Actually, Jessica thought the maritime
bounty-hunting business was looking more appalling every day, even
from the relatively safe environs of London. She had every
intention of going home after this contract was signed. She had
also had every intention of quitting Daniels, Ltd. when she got
there, until those phone calls to her Stanford connections had
given her reason to think otherwise. Besides checking up on Andrew
Strachan, she’d discreetly checked out other employment
opportunities. Her options weren’t as varied as she’d hoped.
California’s economic slump was starting to reach even the upper
echelons of the financial district, and Daniels was already paying
her more than most of her colleagues were getting. Awful as it was,
the pirate business was booming.

“Under normal circumstances, don’t you see,
I’d say you’d be fine,” George went on. “But things ain’t been
atall normal with Cooper the last couple of months. It was a bad
business, Jackson getting killed like that—out and out murdered,
really—and I think it kind of put Coop about half a bubble off. He
ain’t been himself. I don’t think he could take care of a ship’s
skillet right now, and I don’t think he can take care of you, or
that he’d even be inclined.”

“I see,” Jessica said, forcing her voice to
a respectable blandness, working hard to hide her shock.
Murder!
George was right. The pirate business was no place
for a sweet bird like her. Two days with the old man still hadn’t
inured her to the bombshells of information he was given to
dropping. She turned sideways, giving her back to Cooper before
giving in to her curiosity and whispering, “Who was Jackson?”

The action didn’t do her any good. Even as
she asked the question she felt the hairs rise on the nape of her
neck. She was well aware of the cause. Knowing she couldn’t very
well hide herself or her conversation from the man staring a hole
through her back, she casually turned around to face him.

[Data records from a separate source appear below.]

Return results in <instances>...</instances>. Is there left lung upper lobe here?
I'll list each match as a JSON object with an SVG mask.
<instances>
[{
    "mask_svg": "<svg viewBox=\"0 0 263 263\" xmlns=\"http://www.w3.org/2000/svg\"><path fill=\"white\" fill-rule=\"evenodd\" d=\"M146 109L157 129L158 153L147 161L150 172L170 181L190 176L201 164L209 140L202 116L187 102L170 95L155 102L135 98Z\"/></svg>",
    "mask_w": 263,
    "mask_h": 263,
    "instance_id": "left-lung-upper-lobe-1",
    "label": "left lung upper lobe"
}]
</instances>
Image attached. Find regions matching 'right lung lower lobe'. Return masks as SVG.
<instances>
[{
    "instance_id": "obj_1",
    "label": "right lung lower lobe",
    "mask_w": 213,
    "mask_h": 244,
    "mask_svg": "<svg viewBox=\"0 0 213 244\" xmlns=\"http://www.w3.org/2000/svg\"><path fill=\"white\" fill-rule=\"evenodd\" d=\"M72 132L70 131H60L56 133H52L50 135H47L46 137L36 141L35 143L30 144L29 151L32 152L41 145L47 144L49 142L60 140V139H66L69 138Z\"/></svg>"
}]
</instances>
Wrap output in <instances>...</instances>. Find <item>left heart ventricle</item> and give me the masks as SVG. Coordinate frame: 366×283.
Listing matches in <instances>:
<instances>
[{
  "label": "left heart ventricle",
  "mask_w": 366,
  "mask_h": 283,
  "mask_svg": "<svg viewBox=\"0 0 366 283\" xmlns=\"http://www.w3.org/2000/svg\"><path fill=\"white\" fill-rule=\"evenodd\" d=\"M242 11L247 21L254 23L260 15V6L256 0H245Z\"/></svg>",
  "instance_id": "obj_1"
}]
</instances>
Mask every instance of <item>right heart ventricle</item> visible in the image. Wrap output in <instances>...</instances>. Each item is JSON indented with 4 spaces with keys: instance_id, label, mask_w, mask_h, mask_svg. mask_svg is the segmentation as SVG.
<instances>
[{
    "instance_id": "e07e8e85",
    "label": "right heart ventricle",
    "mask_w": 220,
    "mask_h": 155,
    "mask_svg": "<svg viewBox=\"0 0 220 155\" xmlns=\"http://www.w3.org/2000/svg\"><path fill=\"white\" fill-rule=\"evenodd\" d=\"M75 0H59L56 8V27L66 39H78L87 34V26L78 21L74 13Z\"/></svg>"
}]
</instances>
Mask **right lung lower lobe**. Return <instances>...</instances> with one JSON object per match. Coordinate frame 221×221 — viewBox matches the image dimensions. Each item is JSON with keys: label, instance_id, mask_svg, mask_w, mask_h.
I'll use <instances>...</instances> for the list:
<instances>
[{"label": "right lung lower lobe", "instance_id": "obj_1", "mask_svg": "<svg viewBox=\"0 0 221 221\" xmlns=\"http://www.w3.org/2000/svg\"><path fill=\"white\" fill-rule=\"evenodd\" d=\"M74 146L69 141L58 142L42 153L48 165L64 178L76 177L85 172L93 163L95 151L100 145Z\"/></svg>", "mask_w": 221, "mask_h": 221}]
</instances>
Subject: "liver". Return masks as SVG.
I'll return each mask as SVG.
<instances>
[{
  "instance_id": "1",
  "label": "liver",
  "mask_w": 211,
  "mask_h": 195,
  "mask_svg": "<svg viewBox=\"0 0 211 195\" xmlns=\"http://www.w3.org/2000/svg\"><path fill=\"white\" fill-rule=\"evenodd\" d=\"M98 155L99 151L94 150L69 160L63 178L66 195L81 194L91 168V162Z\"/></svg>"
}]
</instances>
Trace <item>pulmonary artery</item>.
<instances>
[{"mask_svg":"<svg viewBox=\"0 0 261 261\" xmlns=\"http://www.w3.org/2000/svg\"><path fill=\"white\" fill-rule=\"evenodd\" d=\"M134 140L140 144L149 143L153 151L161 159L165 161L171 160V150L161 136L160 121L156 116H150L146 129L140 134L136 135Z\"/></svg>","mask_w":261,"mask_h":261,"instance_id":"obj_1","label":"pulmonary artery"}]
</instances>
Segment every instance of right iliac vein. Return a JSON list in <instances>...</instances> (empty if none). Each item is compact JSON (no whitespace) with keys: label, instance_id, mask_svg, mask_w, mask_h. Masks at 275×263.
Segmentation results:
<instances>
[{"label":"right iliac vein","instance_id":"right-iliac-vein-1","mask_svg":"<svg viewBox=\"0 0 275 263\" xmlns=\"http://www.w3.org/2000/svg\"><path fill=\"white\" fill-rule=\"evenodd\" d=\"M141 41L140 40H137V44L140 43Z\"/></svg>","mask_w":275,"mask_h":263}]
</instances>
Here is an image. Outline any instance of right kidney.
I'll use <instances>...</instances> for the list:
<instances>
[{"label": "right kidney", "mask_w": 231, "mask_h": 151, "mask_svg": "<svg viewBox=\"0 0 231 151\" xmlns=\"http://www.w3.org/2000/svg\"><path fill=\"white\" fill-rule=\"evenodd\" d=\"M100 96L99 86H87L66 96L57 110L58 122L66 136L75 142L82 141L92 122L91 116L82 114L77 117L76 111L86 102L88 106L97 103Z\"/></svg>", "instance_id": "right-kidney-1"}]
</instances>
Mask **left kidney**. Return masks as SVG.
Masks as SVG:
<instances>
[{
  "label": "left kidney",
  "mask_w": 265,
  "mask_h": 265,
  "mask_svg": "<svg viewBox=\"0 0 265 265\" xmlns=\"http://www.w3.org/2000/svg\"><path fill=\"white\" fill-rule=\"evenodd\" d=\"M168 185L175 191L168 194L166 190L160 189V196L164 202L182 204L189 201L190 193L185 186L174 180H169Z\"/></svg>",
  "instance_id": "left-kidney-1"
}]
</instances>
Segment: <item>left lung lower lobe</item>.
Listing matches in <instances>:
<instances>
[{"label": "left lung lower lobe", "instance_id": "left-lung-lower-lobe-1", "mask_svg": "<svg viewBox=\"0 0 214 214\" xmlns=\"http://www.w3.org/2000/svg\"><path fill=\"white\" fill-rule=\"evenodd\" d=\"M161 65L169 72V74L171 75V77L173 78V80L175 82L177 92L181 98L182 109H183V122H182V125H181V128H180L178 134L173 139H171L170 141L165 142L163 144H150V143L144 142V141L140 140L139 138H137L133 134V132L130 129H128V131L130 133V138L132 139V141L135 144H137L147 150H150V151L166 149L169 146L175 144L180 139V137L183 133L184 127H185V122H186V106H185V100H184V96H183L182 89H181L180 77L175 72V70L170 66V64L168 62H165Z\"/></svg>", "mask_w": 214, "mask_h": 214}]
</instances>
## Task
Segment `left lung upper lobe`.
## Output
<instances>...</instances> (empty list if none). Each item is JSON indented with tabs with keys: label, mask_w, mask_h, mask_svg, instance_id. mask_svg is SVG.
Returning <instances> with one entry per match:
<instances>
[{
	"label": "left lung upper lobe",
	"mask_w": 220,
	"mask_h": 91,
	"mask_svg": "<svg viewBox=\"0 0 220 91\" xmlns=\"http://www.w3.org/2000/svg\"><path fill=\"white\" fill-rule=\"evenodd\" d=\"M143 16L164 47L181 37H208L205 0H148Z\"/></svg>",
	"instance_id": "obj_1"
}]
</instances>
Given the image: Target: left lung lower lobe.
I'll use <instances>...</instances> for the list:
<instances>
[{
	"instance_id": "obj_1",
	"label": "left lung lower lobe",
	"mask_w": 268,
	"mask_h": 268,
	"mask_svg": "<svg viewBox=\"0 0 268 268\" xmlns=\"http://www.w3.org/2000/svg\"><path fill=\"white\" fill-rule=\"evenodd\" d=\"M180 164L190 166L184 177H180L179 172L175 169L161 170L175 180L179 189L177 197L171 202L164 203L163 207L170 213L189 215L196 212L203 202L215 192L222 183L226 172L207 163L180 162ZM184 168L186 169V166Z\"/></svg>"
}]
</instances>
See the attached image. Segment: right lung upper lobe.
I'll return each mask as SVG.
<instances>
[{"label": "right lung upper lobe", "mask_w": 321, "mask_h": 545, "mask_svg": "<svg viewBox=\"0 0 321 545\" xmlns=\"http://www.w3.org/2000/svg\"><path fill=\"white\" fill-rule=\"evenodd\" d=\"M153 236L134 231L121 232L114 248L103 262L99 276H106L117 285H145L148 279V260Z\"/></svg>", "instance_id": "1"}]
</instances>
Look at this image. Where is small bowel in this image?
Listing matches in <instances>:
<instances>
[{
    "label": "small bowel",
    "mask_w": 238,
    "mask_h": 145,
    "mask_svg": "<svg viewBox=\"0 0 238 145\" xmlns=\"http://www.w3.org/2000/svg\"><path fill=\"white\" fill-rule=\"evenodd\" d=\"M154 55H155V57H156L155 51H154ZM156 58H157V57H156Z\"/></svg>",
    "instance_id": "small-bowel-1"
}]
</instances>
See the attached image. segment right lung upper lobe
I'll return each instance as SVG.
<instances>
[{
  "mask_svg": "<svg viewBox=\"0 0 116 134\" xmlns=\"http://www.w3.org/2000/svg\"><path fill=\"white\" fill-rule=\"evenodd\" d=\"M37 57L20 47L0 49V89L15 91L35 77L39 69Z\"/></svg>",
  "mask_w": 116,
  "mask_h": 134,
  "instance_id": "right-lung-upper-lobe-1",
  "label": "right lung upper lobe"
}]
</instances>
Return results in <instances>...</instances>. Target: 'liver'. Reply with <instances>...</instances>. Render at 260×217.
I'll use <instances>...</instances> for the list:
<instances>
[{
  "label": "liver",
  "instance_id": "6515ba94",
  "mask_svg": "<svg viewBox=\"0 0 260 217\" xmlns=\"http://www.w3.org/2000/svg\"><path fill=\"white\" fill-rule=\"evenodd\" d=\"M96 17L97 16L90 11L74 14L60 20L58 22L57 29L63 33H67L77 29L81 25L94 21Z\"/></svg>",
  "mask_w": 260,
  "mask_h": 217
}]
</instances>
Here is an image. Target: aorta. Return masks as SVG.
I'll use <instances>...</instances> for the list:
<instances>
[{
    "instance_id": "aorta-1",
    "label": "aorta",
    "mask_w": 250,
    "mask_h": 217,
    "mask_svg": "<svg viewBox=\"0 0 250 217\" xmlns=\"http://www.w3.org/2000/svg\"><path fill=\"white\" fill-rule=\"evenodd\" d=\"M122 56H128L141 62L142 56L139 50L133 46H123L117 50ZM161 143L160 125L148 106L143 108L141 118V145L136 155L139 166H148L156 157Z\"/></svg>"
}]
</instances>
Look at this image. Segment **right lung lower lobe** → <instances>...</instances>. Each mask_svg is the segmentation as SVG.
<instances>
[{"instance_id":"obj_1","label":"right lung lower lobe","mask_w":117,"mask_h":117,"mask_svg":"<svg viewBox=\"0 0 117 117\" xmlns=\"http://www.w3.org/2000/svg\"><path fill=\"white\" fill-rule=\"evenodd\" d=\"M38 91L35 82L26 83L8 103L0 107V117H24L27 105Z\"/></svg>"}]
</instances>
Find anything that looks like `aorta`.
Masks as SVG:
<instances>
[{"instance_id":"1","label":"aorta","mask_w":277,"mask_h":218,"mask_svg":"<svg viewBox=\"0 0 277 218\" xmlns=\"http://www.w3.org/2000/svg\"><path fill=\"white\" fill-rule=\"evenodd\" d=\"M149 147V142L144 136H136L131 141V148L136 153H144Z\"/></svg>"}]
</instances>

The look he was giving her was anything but
casual, and it should have prepared her for George’s answer. It
didn’t.

“Jackson were Coop’s younger brother,”
George said. “But Coop don’t like to talk about him, so don’t go
mentioning me mentioning him, if you please.”

Jessica blanched, her gaze instinctively
dropping away from the anguish and anger reflected in Cooper
Daniels’s eyes. His brother had been killed, and he knew she’d just
been told that. She wished she’d done anything except ask her last
question.

Regret washed through her and left an awful
feeling in the pit of her stomach. She didn’t know where George
thought Cooper might have gone that he wasn’t listening to every
word she was saying. She silently damned the man for not giving her
a warning before she’d spoken Jackson’s name.

“George, I—” She needed to get off the
phone, but George didn’t give her a chance. He kept talking,
burying her in information, none of it what she would have expected
to hear about the enigmatic man she’d seen warming his body in a
pool of sunlight half a world away.

“It’s a quid to a bloater that Coop will be
dead before the New Year too. He’s takin’ chances, takin’ on bigger
people than he can chew, if you know what I mean.”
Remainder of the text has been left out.